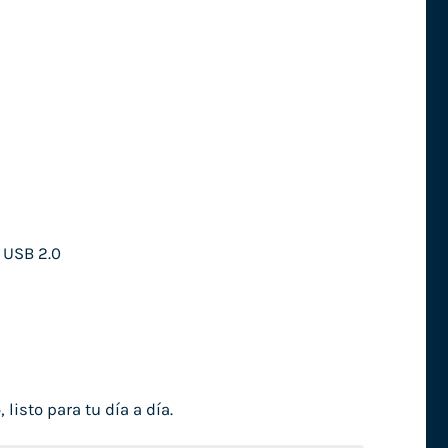
 USB 2.0
isto para tu día a día.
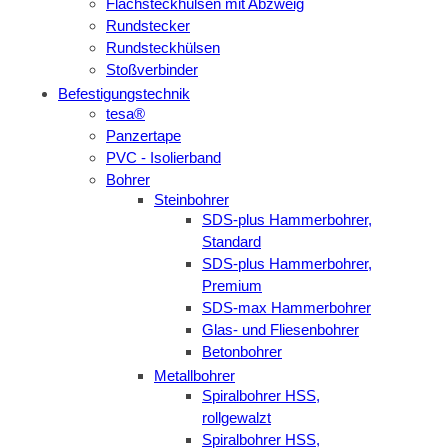
Flachsteckhülsen mit Abzweig
Rundstecker
Rundsteckhülsen
Stoßverbinder
Befestigungstechnik
tesa®
Panzertape
PVC - Isolierband
Bohrer
Steinbohrer
SDS-plus Hammerbohrer,
Standard
SDS-plus Hammerbohrer,
Premium
SDS-max Hammerbohrer
Glas- und Fliesenbohrer
Betonbohrer
Metallbohrer
Spiralbohrer HSS,
rollgewalzt
Spiralbohrer HSS,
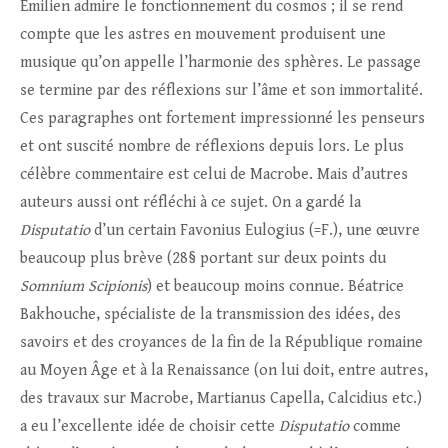
Émilien admire le fonctionnement du cosmos ; il se rend
compte que les astres en mouvement produisent une
musique qu’on appelle l’harmonie des sphères. Le passage
se termine par des réflexions sur l’âme et son immortalité.
Ces paragraphes ont fortement impressionné les penseurs
et ont suscité nombre de réflexions depuis lors. Le plus
célèbre commentaire est celui de Macrobe. Mais d’autres
auteurs aussi ont réfléchi à ce sujet. On a gardé la
Disputatio
d’un certain Favonius Eulogius (=F.), une œuvre
beaucoup plus brève (28§ portant sur deux points du
Somnium Scipionis
) et beaucoup moins connue. Béatrice
Bakhouche, spécialiste de la transmission des idées, des
savoirs et des croyances de la fin de la République romaine
au Moyen Âge et à la Renaissance (on lui doit, entre autres,
des travaux sur Macrobe, Martianus Capella, Calcidius etc.)
a eu l’excellente idée de choisir cette
Disputatio
comme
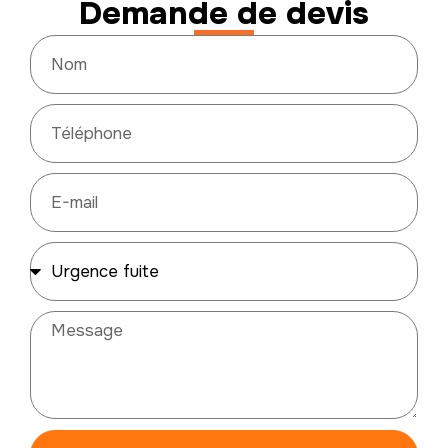
Demande de devis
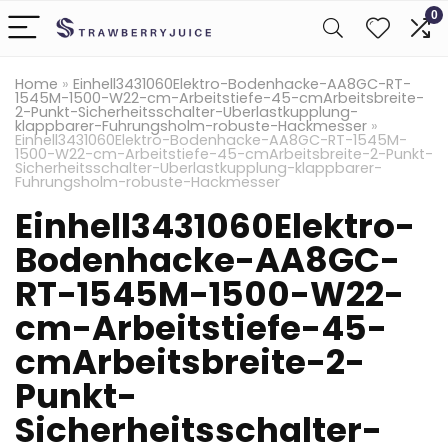
0
Home
»
Einhell3431060Elektro-Bodenhacke-AA8GC-RT-
1545M-1500-W22-cm-Arbeitstiefe-45-cmArbeitsbreite-
2-Punkt-Sicherheitsschalter-Uberlastkupplung-
klappbarer-Fuhrungsholm-robuste-Hackmesser
»
Einhell3431060Elektro-Bodenhacke-AA8GC-RT-1545M-
1500-W22-cm-Arbeitstiefe-45-cmArbeitsbreite-2-Punkt-
Sicherheitsschalter-Uberlastkupplung-klappbarer-
Fuhrungsholm-robuste-Hackmesser
Einhell3431060Elektro-
Bodenhacke-AA8GC-
RT-1545M-1500-W22-
cm-Arbeitstiefe-45-
cmArbeitsbreite-2-
Punkt-
Sicherheitsschalter-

= Job item =
Reproduce the records line for line, beginning at the line that contains "Émilien admire le" and continuing through the end of the records. Omit the pictures from your answer.

= Reply =
Émilien admire le fonctionnement du cosmos ; il se rend
compte que les astres en mouvement produisent une
musique qu’on appelle l’harmonie des sphères. Le passage
se termine par des réflexions sur l’âme et son immortalité.
Ces paragraphes ont fortement impressionné les penseurs
et ont suscité nombre de réflexions depuis lors. Le plus
célèbre commentaire est celui de Macrobe. Mais d’autres
auteurs aussi ont réfléchi à ce sujet. On a gardé la
Disputatio
d’un certain Favonius Eulogius (=F.), une œuvre
beaucoup plus brève (28§ portant sur deux points du
Somnium Scipionis
) et beaucoup moins connue. Béatrice
Bakhouche, spécialiste de la transmission des idées, des
savoirs et des croyances de la fin de la République romaine
au Moyen Âge et à la Renaissance (on lui doit, entre autres,
des travaux sur Macrobe, Martianus Capella, Calcidius etc.)
a eu l’excellente idée de choisir cette
Disputatio
comme
Demande de devis
0
Home
»
Einhell3431060Elektro-Bodenhacke-AA8GC-RT-
1545M-1500-W22-cm-Arbeitstiefe-45-cmArbeitsbreite-
2-Punkt-Sicherheitsschalter-Uberlastkupplung-
klappbarer-Fuhrungsholm-robuste-Hackmesser
»
Einhell3431060Elektro-Bodenhacke-AA8GC-RT-1545M-
1500-W22-cm-Arbeitstiefe-45-cmArbeitsbreite-2-Punkt-
Sicherheitsschalter-Uberlastkupplung-klappbarer-
Fuhrungsholm-robuste-Hackmesser
Einhell3431060Elektro-
Bodenhacke-AA8GC-
RT-1545M-1500-W22-
cm-Arbeitstiefe-45-
cmArbeitsbreite-2-
Punkt-
Sicherheitsschalter-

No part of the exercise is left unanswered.